### TO DO
From first line to last, retype the data exactly.

### DATA TO PROCESS

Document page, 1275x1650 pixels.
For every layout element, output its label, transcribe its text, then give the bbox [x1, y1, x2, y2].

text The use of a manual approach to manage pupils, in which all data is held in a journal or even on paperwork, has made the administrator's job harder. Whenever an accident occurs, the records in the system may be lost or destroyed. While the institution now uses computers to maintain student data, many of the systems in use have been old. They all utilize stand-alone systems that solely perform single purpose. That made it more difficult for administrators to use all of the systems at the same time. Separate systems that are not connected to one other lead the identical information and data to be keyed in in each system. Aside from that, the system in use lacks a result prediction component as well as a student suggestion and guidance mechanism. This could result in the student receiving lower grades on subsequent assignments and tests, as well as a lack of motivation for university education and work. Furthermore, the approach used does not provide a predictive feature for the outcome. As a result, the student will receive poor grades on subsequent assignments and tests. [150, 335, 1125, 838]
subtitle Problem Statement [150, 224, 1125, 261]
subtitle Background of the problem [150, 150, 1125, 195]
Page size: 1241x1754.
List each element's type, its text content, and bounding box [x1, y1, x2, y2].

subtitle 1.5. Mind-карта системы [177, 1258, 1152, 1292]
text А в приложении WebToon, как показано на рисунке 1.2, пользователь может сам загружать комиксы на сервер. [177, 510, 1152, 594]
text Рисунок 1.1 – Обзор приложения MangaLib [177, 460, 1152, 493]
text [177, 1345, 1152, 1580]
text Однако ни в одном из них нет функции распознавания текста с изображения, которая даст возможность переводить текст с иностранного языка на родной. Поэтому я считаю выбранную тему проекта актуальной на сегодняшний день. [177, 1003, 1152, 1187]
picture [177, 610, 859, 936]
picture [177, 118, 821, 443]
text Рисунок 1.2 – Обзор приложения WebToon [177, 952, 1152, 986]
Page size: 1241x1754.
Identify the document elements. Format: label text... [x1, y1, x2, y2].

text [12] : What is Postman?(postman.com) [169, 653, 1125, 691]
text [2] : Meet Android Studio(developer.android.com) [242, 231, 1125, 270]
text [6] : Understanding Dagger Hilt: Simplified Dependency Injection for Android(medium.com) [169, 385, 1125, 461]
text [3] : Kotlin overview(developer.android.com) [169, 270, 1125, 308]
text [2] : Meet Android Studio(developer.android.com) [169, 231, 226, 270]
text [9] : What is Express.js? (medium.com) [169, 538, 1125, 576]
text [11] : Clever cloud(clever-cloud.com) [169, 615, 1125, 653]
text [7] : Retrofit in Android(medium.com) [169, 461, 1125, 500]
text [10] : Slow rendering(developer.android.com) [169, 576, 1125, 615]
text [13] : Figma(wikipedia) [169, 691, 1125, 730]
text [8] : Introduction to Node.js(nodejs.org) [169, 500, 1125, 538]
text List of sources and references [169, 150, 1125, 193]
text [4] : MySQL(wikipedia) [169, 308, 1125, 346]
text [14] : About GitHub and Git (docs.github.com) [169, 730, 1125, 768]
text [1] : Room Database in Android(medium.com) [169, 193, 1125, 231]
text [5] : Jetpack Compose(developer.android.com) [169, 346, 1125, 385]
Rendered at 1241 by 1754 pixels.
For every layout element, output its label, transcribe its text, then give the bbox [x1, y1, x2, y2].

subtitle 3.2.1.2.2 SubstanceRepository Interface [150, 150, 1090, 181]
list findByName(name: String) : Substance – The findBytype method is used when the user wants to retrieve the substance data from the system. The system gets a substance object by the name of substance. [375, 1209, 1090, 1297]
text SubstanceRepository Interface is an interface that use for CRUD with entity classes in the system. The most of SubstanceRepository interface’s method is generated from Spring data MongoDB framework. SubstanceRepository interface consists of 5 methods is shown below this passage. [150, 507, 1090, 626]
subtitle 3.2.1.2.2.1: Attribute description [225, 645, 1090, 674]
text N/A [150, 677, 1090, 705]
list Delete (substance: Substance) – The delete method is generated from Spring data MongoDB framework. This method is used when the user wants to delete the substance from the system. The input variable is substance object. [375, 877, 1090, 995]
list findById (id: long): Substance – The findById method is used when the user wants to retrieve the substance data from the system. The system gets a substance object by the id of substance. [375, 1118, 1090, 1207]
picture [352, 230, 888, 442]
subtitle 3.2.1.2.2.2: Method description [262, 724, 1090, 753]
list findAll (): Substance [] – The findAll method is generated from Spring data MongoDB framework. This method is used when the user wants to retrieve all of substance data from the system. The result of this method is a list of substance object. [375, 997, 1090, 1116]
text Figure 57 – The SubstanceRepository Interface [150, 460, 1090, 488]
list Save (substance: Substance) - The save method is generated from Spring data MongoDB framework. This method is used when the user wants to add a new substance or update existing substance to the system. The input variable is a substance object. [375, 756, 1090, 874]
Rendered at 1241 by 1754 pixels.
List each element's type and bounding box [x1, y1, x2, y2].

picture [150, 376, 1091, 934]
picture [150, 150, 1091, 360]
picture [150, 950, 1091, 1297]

### THE ANSWER
Document page, 1275x1650 pixels.
For every layout element, output its label, transcribe its text, then give the bbox [x1, y1, x2, y2].

text The use of a manual approach to manage pupils, in which all data is held in a journal or even on paperwork, has made the administrator's job harder. Whenever an accident occurs, the records in the system may be lost or destroyed. While the institution now uses computers to maintain student data, many of the systems in use have been old. They all utilize stand-alone systems that solely perform single purpose. That made it more difficult for administrators to use all of the systems at the same time. Separate systems that are not connected to one other lead the identical information and data to be keyed in in each system. Aside from that, the system in use lacks a result prediction component as well as a student suggestion and guidance mechanism. This could result in the student receiving lower grades on subsequent assignments and tests, as well as a lack of motivation for university education and work. Furthermore, the approach used does not provide a predictive feature for the outcome. As a result, the student will receive poor grades on subsequent assignments and tests. [150, 335, 1125, 838]
subtitle Problem Statement [150, 224, 1125, 261]
subtitle Background of the problem [150, 150, 1125, 195]
Page size: 1241x1754.
List each element's type, its text content, and bounding box [x1, y1, x2, y2].

subtitle 1.5. Mind-карта системы [177, 1258, 1152, 1292]
text А в приложении WebToon, как показано на рисунке 1.2, пользователь может сам загружать комиксы на сервер. [177, 510, 1152, 594]
text Рисунок 1.1 – Обзор приложения MangaLib [177, 460, 1152, 493]
text [177, 1345, 1152, 1580]
text Однако ни в одном из них нет функции распознавания текста с изображения, которая даст возможность переводить текст с иностранного языка на родной. Поэтому я считаю выбранную тему проекта актуальной на сегодняшний день. [177, 1003, 1152, 1187]
picture [177, 610, 859, 936]
picture [177, 118, 821, 443]
text Рисунок 1.2 – Обзор приложения WebToon [177, 952, 1152, 986]
Page size: 1241x1754.
Identify the document elements. Format: label text... [x1, y1, x2, y2].

text [12] : What is Postman?(postman.com) [169, 653, 1125, 691]
text [2] : Meet Android Studio(developer.android.com) [242, 231, 1125, 270]
text [6] : Understanding Dagger Hilt: Simplified Dependency Injection for Android(medium.com) [169, 385, 1125, 461]
text [3] : Kotlin overview(developer.android.com) [169, 270, 1125, 308]
text [2] : Meet Android Studio(developer.android.com) [169, 231, 226, 270]
text [9] : What is Express.js? (medium.com) [169, 538, 1125, 576]
text [11] : Clever cloud(clever-cloud.com) [169, 615, 1125, 653]
text [7] : Retrofit in Android(medium.com) [169, 461, 1125, 500]
text [10] : Slow rendering(developer.android.com) [169, 576, 1125, 615]
text [13] : Figma(wikipedia) [169, 691, 1125, 730]
text [8] : Introduction to Node.js(nodejs.org) [169, 500, 1125, 538]
text List of sources and references [169, 150, 1125, 193]
text [4] : MySQL(wikipedia) [169, 308, 1125, 346]
text [14] : About GitHub and Git (docs.github.com) [169, 730, 1125, 768]
text [1] : Room Database in Android(medium.com) [169, 193, 1125, 231]
text [5] : Jetpack Compose(developer.android.com) [169, 346, 1125, 385]
Rendered at 1241 by 1754 pixels.
For every layout element, output its label, transcribe its text, then give the bbox [x1, y1, x2, y2].

subtitle 3.2.1.2.2 SubstanceRepository Interface [150, 150, 1090, 181]
list findByName(name: String) : Substance – The findBytype method is used when the user wants to retrieve the substance data from the system. The system gets a substance object by the name of substance. [375, 1209, 1090, 1297]
text SubstanceRepository Interface is an interface that use for CRUD with entity classes in the system. The most of SubstanceRepository interface’s method is generated from Spring data MongoDB framework. SubstanceRepository interface consists of 5 methods is shown below this passage. [150, 507, 1090, 626]
subtitle 3.2.1.2.2.1: Attribute description [225, 645, 1090, 674]
text N/A [150, 677, 1090, 705]
list Delete (substance: Substance) – The delete method is generated from Spring data MongoDB framework. This method is used when the user wants to delete the substance from the system. The input variable is substance object. [375, 877, 1090, 995]
list findById (id: long): Substance – The findById method is used when the user wants to retrieve the substance data from the system. The system gets a substance object by the id of substance. [375, 1118, 1090, 1207]
picture [352, 230, 888, 442]
subtitle 3.2.1.2.2.2: Method description [262, 724, 1090, 753]
list findAll (): Substance [] – The findAll method is generated from Spring data MongoDB framework. This method is used when the user wants to retrieve all of substance data from the system. The result of this method is a list of substance object. [375, 997, 1090, 1116]
text Figure 57 – The SubstanceRepository Interface [150, 460, 1090, 488]
list Save (substance: Substance) - The save method is generated from Spring data MongoDB framework. This method is used when the user wants to add a new substance or update existing substance to the system. The input variable is a substance object. [375, 756, 1090, 874]
Rendered at 1241 by 1754 pixels.
List each element's type and bounding box [x1, y1, x2, y2].

picture [150, 376, 1091, 934]
picture [150, 150, 1091, 360]
picture [150, 950, 1091, 1297]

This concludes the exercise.